Car shows are as symbolic of a Mankato summer as sweet corn and swimming pools. The Cars of Summer, lovingly restored classics, make the rounds of various roll-ins so us gawkers can behold.

Though not a “car guy,” I admit I was wowed when I went to one of the twice-monthly Saturday events at Unique Classic Cars, now in the old Lowe’s location on Bassett Drive. The business’ name is overly modest. The largest classic car dealer in the Upper Midwest, they literally sell all over the world. Inside the vast showroom are 150 pristinely restored vehicles.

The background music was Patsy Cline as I got a chance to talk with CEO Jeremy Thomas. He says he never considered himself a “motorhead,” but after he began selling new cars at 19, Thomas decided to open a classic car business. In 2006, he had just seven cars on a modest lot on Highway 22 south of Mankato. Now, explosive growth, barely slowed by COVID (many of their clients shop via the internet), has necessitated creating a logistics position just to oversee shipping to unique destinations such as Iceland.

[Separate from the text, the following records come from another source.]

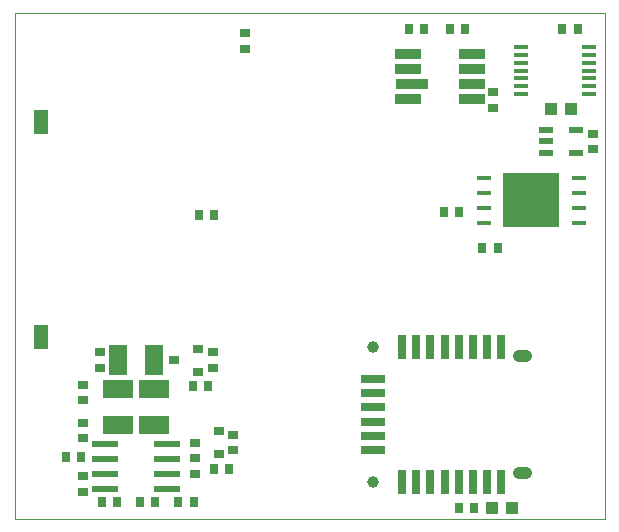
<source format=gtp>
G75*
%MOIN*%
%OFA0B0*%
%FSLAX25Y25*%
%IPPOS*%
%LPD*%
%AMOC8*
5,1,8,0,0,1.08239X$1,22.5*
%
%ADD10C,0.00000*%
%ADD11R,0.04724X0.02165*%
%ADD12R,0.08858X0.03543*%
%ADD13R,0.11024X0.03543*%
%ADD14R,0.18504X0.18110*%
%ADD15R,0.04724X0.01772*%
%ADD16R,0.03150X0.07874*%
%ADD17C,0.03937*%
%ADD18R,0.07874X0.03150*%
%ADD19C,0.03937*%
%ADD20R,0.08700X0.02400*%
%ADD21R,0.06299X0.10236*%
%ADD22R,0.10236X0.06299*%
%ADD23R,0.05118X0.07874*%
%ADD24R,0.03500X0.03100*%
%ADD25R,0.02756X0.03543*%
%ADD26R,0.03543X0.02756*%
%ADD27R,0.04961X0.01417*%
%ADD28R,0.04331X0.03937*%
D10*
X0001113Y0001800D02*
X0001113Y0170698D01*
X0197767Y0170698D01*
X0197767Y0001800D01*
X0001113Y0001800D01*
D11*
X0178081Y0124044D03*
X0178081Y0127784D03*
X0178081Y0131524D03*
X0188318Y0131524D03*
X0188318Y0124044D03*
D12*
X0153377Y0141957D03*
X0153377Y0146879D03*
X0153377Y0151997D03*
X0153377Y0156918D03*
X0132314Y0156918D03*
X0132314Y0151997D03*
X0132314Y0141957D03*
D13*
X0133396Y0146879D03*
D14*
X0173357Y0108099D03*
D15*
X0157609Y0105599D03*
X0157609Y0100599D03*
X0157609Y0110599D03*
X0157609Y0115599D03*
X0189105Y0115599D03*
X0189105Y0110599D03*
X0189105Y0105599D03*
X0189105Y0100599D03*
D16*
X0163278Y0059359D03*
X0158554Y0059359D03*
X0153830Y0059359D03*
X0149105Y0059359D03*
X0144381Y0059359D03*
X0139656Y0059359D03*
X0134932Y0059359D03*
X0130207Y0059359D03*
X0130207Y0014083D03*
X0134932Y0014083D03*
X0139656Y0014083D03*
X0144381Y0014083D03*
X0149105Y0014083D03*
X0153830Y0014083D03*
X0158554Y0014083D03*
X0163278Y0014083D03*
D17*
X0120365Y0014083D03*
X0120365Y0059359D03*
D18*
X0120365Y0048532D03*
X0120365Y0043808D03*
X0120365Y0039083D03*
X0120365Y0034359D03*
X0120365Y0029635D03*
X0120365Y0024910D03*
D19*
X0169184Y0017233D02*
X0171546Y0017233D01*
X0169184Y0017233D02*
X0169184Y0017233D01*
X0171546Y0017233D01*
X0171546Y0017233D01*
X0171546Y0056209D02*
X0169184Y0056209D01*
X0169184Y0056209D01*
X0171546Y0056209D01*
X0171546Y0056209D01*
D20*
X0051767Y0027017D03*
X0051767Y0022017D03*
X0051767Y0017017D03*
X0051767Y0012017D03*
X0031167Y0012017D03*
X0031167Y0017017D03*
X0031167Y0022017D03*
X0031167Y0027017D03*
D21*
X0035562Y0054950D03*
X0047373Y0054950D03*
D22*
X0047373Y0045107D03*
X0035562Y0045107D03*
X0035562Y0033296D03*
X0047373Y0033296D03*
D23*
X0009971Y0062430D03*
X0009971Y0134083D03*
D24*
X0062200Y0058650D03*
X0054200Y0054850D03*
X0062200Y0051050D03*
X0069089Y0031091D03*
X0069089Y0023491D03*
X0061089Y0027291D03*
D25*
X0067452Y0018532D03*
X0072570Y0018532D03*
X0060759Y0007706D03*
X0055641Y0007706D03*
X0047963Y0007706D03*
X0042845Y0007706D03*
X0035168Y0007706D03*
X0030050Y0007706D03*
X0023357Y0022469D03*
X0018239Y0022469D03*
X0060562Y0046091D03*
X0065680Y0046091D03*
X0067648Y0103178D03*
X0062530Y0103178D03*
X0132412Y0165186D03*
X0137530Y0165186D03*
X0146192Y0165186D03*
X0151310Y0165186D03*
X0183593Y0165186D03*
X0188711Y0165186D03*
X0149341Y0104162D03*
X0144223Y0104162D03*
X0157019Y0092351D03*
X0162137Y0092351D03*
X0154263Y0005737D03*
X0149144Y0005737D03*
D26*
X0073948Y0024831D03*
X0073948Y0029950D03*
X0061152Y0022076D03*
X0061152Y0016957D03*
X0023751Y0016170D03*
X0023751Y0011052D03*
X0023751Y0028769D03*
X0023751Y0033887D03*
X0023751Y0041564D03*
X0023751Y0046682D03*
X0029656Y0052391D03*
X0029656Y0057509D03*
X0067058Y0057509D03*
X0067058Y0052391D03*
X0160562Y0139005D03*
X0160562Y0144123D03*
X0194026Y0130343D03*
X0194026Y0125225D03*
X0077885Y0158690D03*
X0077885Y0163808D03*
D27*
X0169814Y0159083D03*
X0169814Y0156524D03*
X0169814Y0153965D03*
X0169814Y0151406D03*
X0169814Y0148847D03*
X0169814Y0146288D03*
X0169814Y0143729D03*
X0192648Y0143729D03*
X0192648Y0146288D03*
X0192648Y0148847D03*
X0192648Y0151406D03*
X0192648Y0153965D03*
X0192648Y0156524D03*
X0192648Y0159083D03*
D28*
X0186546Y0138611D03*
X0179853Y0138611D03*
X0166861Y0005737D03*
X0160168Y0005737D03*
M02*

</source>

Among the most eye-popping vehicles inside: a 1963 Corvette, perfectly restored to “Bloomington Gold” certification. A consignment car, its price is also eye-popping: a cool quarter-million. Thomas says it will sell to the right buyer. Also check out Johnny Cash’s last Lincoln, a black custom 2001 Town Car that Jeremy, a huge Cash fan, bought for himself at auction in Arizona.

As summer draws to a close, there are only two more chances to take in the Unique roll-ins: Sept. 11 and 25. (By the way, if you’re passionate about cars, they are hiring for sales and restoration work.)